▶ _Task directions_: Look through the entries below and extract exactly the lines from the one containing "M 1018,306 C" through the one containing "M 1514,399 L 1526,421 L 1523,430", ends included.

[Collected data entries]
▼

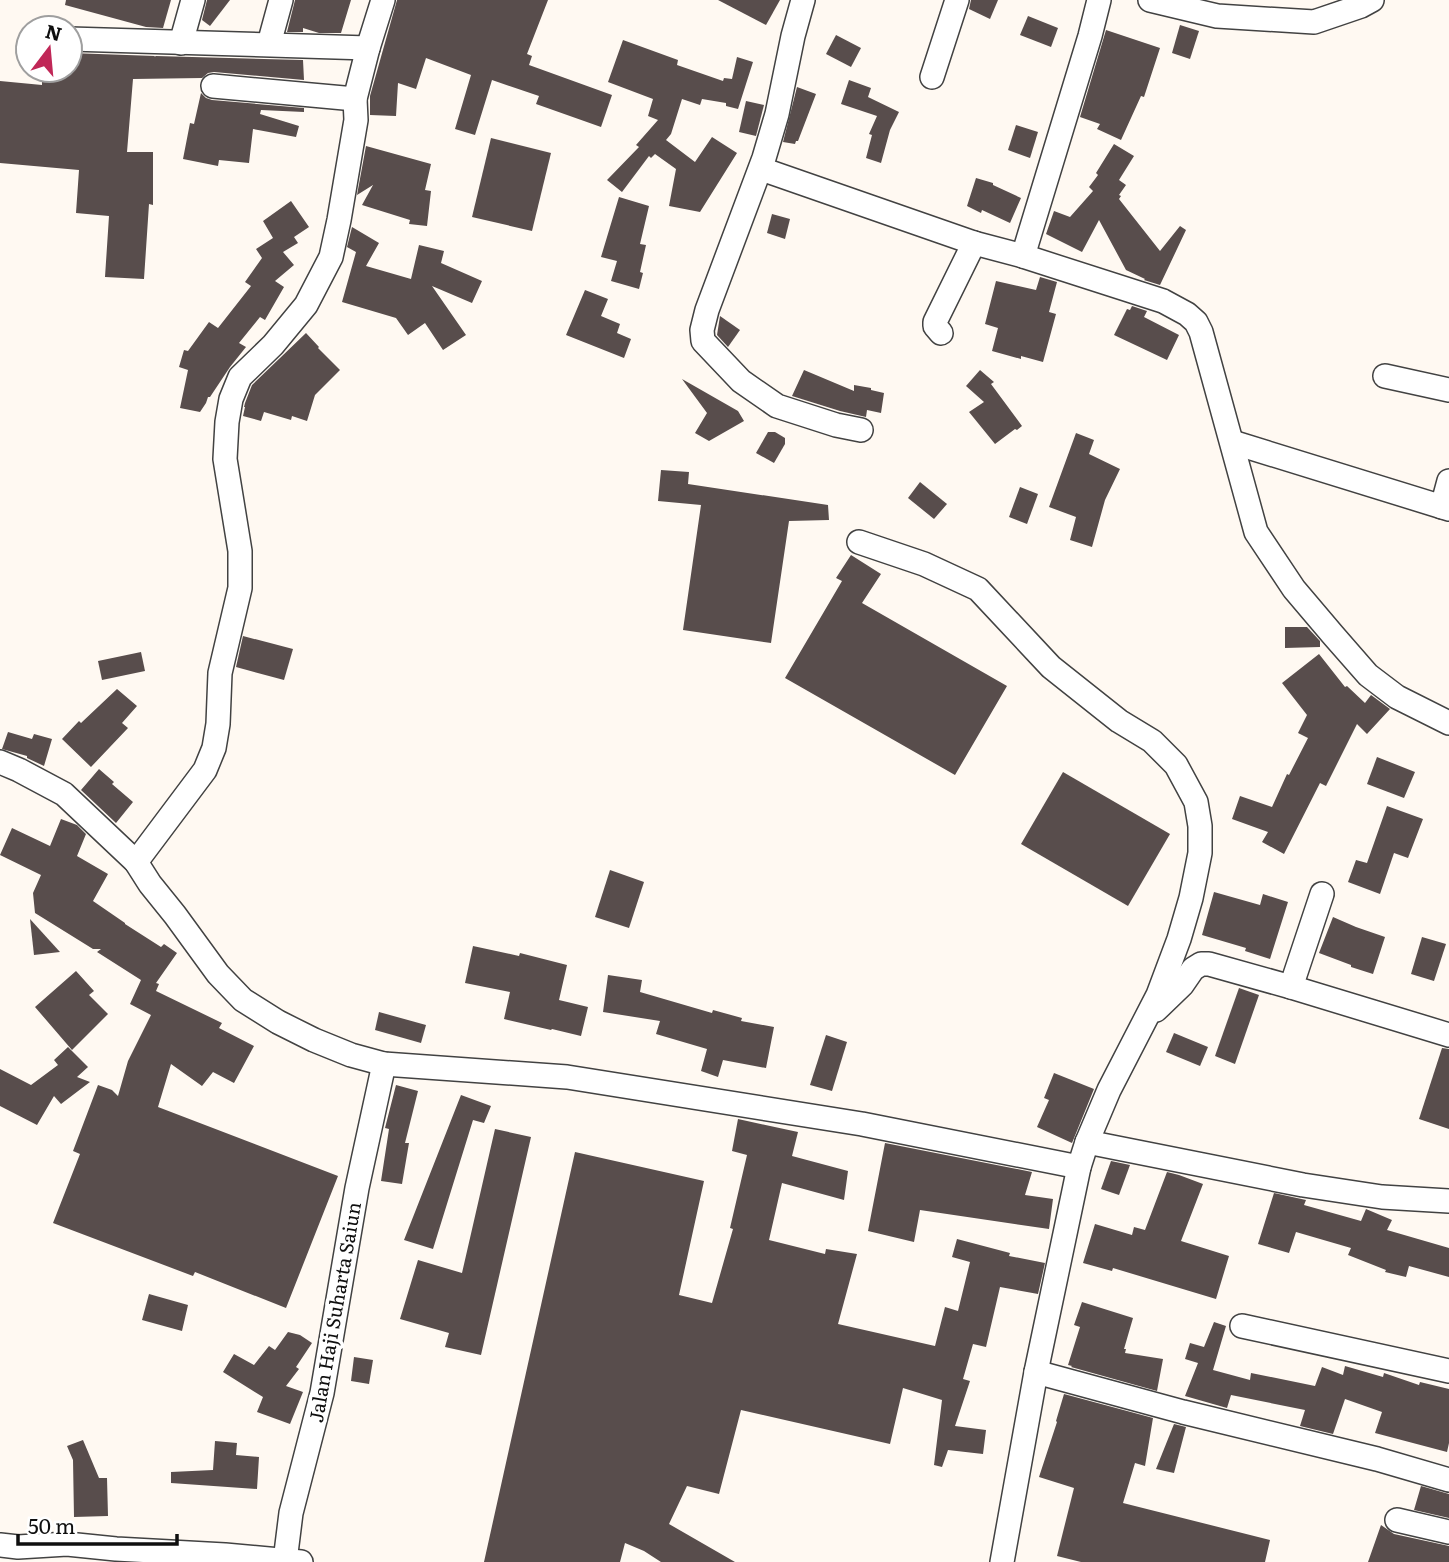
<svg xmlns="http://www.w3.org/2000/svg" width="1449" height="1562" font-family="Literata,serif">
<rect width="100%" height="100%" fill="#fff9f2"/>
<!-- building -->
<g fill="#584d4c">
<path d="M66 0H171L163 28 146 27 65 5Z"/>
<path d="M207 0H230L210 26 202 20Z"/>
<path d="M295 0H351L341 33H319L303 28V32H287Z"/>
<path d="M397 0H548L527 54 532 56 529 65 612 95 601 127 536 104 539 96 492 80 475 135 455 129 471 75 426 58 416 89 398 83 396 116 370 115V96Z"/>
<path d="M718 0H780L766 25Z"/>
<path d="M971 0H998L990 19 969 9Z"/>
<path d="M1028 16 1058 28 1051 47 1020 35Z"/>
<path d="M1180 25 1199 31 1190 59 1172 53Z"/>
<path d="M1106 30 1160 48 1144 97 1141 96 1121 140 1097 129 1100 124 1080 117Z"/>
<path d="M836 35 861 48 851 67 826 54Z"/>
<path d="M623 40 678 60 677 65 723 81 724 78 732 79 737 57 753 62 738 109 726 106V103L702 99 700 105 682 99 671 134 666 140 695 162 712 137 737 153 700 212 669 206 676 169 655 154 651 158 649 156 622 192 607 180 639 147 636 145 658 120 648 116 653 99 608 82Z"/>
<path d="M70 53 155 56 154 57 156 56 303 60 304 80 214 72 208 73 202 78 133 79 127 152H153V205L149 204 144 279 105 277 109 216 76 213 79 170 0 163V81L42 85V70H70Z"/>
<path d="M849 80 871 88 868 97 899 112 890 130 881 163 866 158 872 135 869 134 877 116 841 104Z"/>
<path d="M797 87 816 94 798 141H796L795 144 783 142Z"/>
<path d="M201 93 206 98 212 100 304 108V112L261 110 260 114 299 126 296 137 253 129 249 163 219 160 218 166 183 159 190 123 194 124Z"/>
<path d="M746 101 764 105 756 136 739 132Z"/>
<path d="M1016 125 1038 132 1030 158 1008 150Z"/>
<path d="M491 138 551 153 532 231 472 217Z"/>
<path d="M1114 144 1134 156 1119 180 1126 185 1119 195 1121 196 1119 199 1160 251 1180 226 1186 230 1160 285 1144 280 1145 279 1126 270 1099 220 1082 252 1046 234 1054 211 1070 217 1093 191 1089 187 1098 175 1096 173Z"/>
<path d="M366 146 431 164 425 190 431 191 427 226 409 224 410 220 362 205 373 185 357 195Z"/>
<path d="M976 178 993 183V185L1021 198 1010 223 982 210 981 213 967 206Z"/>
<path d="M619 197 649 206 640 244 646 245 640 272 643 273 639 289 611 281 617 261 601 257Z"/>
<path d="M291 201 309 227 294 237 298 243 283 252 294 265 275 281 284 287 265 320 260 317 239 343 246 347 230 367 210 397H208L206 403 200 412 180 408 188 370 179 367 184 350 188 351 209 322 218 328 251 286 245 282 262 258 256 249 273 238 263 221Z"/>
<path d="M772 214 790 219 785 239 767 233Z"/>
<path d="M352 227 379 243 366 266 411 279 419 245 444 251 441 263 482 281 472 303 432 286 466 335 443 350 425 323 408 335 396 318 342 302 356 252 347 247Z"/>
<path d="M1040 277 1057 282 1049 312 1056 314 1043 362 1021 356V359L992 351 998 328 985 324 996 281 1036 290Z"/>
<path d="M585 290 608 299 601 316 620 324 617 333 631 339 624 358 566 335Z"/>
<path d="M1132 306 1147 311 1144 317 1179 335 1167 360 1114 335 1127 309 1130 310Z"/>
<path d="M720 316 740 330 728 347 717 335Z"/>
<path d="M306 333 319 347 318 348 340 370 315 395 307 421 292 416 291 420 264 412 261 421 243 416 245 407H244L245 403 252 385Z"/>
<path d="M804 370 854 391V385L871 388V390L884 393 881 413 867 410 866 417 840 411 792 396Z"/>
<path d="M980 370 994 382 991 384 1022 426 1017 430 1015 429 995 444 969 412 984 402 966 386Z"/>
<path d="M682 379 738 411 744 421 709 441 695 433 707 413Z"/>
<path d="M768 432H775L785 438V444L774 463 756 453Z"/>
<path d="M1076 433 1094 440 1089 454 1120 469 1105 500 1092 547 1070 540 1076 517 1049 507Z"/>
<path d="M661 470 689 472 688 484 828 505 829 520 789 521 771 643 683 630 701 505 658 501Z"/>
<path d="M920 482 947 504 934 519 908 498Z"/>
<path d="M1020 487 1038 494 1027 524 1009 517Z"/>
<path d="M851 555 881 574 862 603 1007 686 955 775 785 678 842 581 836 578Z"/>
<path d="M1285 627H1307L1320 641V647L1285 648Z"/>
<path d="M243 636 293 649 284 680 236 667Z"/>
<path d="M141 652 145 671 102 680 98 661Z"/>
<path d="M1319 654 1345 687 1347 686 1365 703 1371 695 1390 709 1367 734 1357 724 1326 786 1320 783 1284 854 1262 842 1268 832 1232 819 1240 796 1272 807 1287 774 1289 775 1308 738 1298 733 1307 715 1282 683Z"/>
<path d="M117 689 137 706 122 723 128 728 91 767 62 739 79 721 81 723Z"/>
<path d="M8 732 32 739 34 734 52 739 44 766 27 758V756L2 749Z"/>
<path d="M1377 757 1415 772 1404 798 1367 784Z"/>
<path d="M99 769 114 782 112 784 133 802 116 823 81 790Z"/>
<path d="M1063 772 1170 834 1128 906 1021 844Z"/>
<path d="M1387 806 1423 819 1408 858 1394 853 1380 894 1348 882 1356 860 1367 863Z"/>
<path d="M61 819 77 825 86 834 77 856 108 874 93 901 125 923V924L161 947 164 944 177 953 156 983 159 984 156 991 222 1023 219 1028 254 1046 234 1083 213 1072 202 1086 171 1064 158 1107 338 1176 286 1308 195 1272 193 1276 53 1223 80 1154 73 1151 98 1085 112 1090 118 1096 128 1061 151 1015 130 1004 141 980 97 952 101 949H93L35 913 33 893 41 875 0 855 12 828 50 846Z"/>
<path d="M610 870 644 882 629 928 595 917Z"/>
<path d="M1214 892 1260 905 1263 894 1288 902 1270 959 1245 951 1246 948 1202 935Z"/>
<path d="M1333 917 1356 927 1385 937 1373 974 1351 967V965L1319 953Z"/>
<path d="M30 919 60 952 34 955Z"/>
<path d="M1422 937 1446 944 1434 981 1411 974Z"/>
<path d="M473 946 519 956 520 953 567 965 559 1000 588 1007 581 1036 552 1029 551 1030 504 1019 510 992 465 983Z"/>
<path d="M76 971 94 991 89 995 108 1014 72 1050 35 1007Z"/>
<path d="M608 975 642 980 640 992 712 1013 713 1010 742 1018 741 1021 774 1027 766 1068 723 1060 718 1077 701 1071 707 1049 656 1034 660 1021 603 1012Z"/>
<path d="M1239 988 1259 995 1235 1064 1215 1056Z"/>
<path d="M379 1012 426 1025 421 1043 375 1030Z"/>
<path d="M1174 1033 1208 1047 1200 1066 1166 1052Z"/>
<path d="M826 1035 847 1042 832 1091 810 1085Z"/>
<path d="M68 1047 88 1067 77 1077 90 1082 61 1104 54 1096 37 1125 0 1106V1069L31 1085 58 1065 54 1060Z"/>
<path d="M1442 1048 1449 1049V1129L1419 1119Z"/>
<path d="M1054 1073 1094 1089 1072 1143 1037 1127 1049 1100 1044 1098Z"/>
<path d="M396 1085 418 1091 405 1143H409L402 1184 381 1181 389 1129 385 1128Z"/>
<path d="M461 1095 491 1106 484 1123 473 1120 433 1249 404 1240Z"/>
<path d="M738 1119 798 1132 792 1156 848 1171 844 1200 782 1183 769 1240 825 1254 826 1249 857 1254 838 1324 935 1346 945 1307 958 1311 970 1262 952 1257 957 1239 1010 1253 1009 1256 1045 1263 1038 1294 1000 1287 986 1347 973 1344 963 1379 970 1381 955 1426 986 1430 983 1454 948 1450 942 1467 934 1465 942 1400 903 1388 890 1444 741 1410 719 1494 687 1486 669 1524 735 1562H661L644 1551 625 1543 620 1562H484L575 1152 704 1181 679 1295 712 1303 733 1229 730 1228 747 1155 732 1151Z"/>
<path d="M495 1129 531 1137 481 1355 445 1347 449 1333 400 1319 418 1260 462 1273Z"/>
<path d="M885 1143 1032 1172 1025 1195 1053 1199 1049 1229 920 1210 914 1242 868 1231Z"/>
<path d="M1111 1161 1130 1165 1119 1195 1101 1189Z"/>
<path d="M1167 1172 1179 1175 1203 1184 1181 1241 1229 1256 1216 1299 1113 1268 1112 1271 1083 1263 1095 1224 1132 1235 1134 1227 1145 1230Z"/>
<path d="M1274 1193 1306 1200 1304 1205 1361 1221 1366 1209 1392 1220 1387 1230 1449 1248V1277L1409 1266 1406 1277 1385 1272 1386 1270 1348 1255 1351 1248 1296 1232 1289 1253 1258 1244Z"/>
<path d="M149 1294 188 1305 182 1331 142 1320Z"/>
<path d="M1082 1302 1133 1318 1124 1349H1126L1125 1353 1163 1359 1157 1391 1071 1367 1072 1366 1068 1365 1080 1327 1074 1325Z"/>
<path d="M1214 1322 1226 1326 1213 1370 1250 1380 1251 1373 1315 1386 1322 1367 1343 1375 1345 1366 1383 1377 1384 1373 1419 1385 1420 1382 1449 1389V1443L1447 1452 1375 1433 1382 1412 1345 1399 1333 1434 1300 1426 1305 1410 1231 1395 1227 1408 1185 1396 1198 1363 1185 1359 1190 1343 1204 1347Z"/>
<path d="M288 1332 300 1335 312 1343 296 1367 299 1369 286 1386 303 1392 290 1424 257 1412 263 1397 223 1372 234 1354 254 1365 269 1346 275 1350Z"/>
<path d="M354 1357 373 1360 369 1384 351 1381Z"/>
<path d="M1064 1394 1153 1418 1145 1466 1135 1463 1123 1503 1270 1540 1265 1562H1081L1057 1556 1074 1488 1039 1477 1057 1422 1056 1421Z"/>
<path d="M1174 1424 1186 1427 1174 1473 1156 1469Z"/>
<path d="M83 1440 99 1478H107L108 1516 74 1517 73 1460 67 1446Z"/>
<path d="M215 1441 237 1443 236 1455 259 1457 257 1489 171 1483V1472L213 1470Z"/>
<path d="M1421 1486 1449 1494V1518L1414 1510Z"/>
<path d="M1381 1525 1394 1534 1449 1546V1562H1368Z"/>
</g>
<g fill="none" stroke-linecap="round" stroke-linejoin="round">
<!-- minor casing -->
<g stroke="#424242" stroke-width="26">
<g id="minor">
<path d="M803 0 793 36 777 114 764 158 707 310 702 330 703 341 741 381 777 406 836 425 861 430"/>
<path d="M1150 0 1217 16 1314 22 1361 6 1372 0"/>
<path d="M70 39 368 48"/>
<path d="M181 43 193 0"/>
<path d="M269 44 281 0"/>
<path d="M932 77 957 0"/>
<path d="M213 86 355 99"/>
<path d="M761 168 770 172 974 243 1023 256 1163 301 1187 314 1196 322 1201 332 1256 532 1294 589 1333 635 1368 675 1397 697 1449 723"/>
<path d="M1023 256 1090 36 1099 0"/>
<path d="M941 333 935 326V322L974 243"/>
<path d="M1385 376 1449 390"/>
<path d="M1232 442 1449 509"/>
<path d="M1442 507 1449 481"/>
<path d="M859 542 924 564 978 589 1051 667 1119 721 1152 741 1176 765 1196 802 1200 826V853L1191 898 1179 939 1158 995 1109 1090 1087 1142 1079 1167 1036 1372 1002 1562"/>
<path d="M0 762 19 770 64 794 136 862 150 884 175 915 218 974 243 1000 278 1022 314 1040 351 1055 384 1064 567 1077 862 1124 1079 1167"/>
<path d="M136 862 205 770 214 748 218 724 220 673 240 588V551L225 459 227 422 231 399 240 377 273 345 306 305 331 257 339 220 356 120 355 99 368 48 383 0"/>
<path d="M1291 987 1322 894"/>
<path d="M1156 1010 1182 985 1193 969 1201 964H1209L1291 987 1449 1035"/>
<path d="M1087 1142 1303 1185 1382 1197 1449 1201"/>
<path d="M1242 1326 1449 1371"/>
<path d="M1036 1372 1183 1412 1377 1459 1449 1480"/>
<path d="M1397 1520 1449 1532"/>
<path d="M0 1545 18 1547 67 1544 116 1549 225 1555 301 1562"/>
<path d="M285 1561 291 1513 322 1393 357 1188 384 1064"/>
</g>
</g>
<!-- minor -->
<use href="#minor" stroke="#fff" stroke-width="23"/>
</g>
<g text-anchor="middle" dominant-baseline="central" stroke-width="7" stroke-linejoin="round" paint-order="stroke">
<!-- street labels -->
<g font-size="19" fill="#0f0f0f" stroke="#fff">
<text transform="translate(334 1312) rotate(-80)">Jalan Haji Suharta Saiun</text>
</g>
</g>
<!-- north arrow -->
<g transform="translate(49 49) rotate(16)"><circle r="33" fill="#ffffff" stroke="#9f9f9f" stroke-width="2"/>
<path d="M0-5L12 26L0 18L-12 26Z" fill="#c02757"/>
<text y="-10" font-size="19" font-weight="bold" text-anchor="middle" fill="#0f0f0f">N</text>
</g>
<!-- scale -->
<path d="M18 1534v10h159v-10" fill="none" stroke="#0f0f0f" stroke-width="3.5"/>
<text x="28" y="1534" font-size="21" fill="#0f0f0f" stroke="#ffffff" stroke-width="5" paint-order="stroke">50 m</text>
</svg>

▲
▼

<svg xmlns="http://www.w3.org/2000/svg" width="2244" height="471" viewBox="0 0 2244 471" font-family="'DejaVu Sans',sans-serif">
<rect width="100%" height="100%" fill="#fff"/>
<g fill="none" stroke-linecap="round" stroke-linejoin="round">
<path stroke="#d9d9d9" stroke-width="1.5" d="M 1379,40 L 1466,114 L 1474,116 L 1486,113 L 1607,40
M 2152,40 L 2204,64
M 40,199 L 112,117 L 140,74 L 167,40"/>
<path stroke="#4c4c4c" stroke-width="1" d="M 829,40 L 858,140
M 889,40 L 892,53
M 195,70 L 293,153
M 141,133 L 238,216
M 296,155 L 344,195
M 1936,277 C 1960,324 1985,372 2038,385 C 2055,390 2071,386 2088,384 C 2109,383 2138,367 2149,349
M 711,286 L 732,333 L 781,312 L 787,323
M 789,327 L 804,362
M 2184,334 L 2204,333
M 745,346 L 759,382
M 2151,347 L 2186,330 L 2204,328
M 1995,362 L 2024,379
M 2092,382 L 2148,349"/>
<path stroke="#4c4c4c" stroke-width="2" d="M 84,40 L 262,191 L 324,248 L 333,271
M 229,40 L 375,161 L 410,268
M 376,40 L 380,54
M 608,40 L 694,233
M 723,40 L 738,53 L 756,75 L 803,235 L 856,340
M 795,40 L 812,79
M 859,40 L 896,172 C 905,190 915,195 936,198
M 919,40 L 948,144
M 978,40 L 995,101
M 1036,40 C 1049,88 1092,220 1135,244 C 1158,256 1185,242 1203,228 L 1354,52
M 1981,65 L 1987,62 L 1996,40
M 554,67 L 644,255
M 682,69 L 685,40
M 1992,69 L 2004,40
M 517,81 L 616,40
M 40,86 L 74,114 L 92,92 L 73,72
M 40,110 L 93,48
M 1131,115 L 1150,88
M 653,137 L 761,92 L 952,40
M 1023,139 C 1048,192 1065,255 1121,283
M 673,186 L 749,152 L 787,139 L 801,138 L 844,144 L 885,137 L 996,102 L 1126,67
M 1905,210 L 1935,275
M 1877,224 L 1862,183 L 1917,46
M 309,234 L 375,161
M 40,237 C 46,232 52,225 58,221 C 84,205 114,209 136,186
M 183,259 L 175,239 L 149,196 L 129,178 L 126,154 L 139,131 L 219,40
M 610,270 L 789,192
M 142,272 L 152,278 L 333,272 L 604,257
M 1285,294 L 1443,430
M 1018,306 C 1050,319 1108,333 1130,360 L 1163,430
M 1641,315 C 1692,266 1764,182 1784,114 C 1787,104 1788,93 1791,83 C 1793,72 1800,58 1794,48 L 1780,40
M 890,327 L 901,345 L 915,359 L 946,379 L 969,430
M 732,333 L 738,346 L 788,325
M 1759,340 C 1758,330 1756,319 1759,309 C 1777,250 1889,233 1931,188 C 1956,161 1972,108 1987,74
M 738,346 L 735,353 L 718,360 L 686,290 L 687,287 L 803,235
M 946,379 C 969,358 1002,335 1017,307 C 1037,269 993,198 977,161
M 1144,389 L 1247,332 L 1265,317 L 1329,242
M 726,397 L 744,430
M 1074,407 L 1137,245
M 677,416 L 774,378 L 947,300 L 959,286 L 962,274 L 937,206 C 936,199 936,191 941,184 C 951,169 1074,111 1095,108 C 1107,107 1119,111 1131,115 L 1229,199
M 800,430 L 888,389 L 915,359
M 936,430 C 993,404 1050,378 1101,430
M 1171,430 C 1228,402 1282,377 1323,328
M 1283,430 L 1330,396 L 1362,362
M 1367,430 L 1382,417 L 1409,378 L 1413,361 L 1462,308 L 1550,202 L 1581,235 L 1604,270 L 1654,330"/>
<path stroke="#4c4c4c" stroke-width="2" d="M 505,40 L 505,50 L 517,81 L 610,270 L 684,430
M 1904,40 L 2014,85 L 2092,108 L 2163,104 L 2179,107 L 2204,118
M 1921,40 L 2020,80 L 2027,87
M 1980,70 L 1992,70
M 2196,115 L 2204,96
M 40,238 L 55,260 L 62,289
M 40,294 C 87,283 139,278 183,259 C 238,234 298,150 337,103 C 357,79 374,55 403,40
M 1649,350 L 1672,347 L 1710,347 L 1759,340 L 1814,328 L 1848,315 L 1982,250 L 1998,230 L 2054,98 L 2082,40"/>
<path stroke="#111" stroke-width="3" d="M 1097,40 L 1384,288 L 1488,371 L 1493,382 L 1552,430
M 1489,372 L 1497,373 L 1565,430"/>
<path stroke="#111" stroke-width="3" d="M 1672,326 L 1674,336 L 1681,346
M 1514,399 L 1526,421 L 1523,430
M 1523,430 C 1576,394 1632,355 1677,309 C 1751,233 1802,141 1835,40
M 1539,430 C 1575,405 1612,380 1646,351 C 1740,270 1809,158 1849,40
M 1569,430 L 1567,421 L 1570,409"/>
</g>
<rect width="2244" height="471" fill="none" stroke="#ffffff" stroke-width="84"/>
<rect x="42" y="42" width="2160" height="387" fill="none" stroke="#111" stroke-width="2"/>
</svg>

▲

▶ _Answer to this problem_:
M 1018,306 C 1050,319 1108,333 1130,360 L 1163,430
M 1641,315 C 1692,266 1764,182 1784,114 C 1787,104 1788,93 1791,83 C 1793,72 1800,58 1794,48 L 1780,40
M 890,327 L 901,345 L 915,359 L 946,379 L 969,430
M 732,333 L 738,346 L 788,325
M 1759,340 C 1758,330 1756,319 1759,309 C 1777,250 1889,233 1931,188 C 1956,161 1972,108 1987,74
M 738,346 L 735,353 L 718,360 L 686,290 L 687,287 L 803,235
M 946,379 C 969,358 1002,335 1017,307 C 1037,269 993,198 977,161
M 1144,389 L 1247,332 L 1265,317 L 1329,242
M 726,397 L 744,430
M 1074,407 L 1137,245
M 677,416 L 774,378 L 947,300 L 959,286 L 962,274 L 937,206 C 936,199 936,191 941,184 C 951,169 1074,111 1095,108 C 1107,107 1119,111 1131,115 L 1229,199
M 800,430 L 888,389 L 915,359
M 936,430 C 993,404 1050,378 1101,430
M 1171,430 C 1228,402 1282,377 1323,328
M 1283,430 L 1330,396 L 1362,362
M 1367,430 L 1382,417 L 1409,378 L 1413,361 L 1462,308 L 1550,202 L 1581,235 L 1604,270 L 1654,330"/>
<path stroke="#4c4c4c" stroke-width="2" d="M 505,40 L 505,50 L 517,81 L 610,270 L 684,430
M 1904,40 L 2014,85 L 2092,108 L 2163,104 L 2179,107 L 2204,118
M 1921,40 L 2020,80 L 2027,87
M 1980,70 L 1992,70
M 2196,115 L 2204,96
M 40,238 L 55,260 L 62,289
M 40,294 C 87,283 139,278 183,259 C 238,234 298,150 337,103 C 357,79 374,55 403,40
M 1649,350 L 1672,347 L 1710,347 L 1759,340 L 1814,328 L 1848,315 L 1982,250 L 1998,230 L 2054,98 L 2082,40"/>
<path stroke="#111" stroke-width="3" d="M 1097,40 L 1384,288 L 1488,371 L 1493,382 L 1552,430
M 1489,372 L 1497,373 L 1565,430"/>
<path stroke="#111" stroke-width="3" d="M 1672,326 L 1674,336 L 1681,346
M 1514,399 L 1526,421 L 1523,430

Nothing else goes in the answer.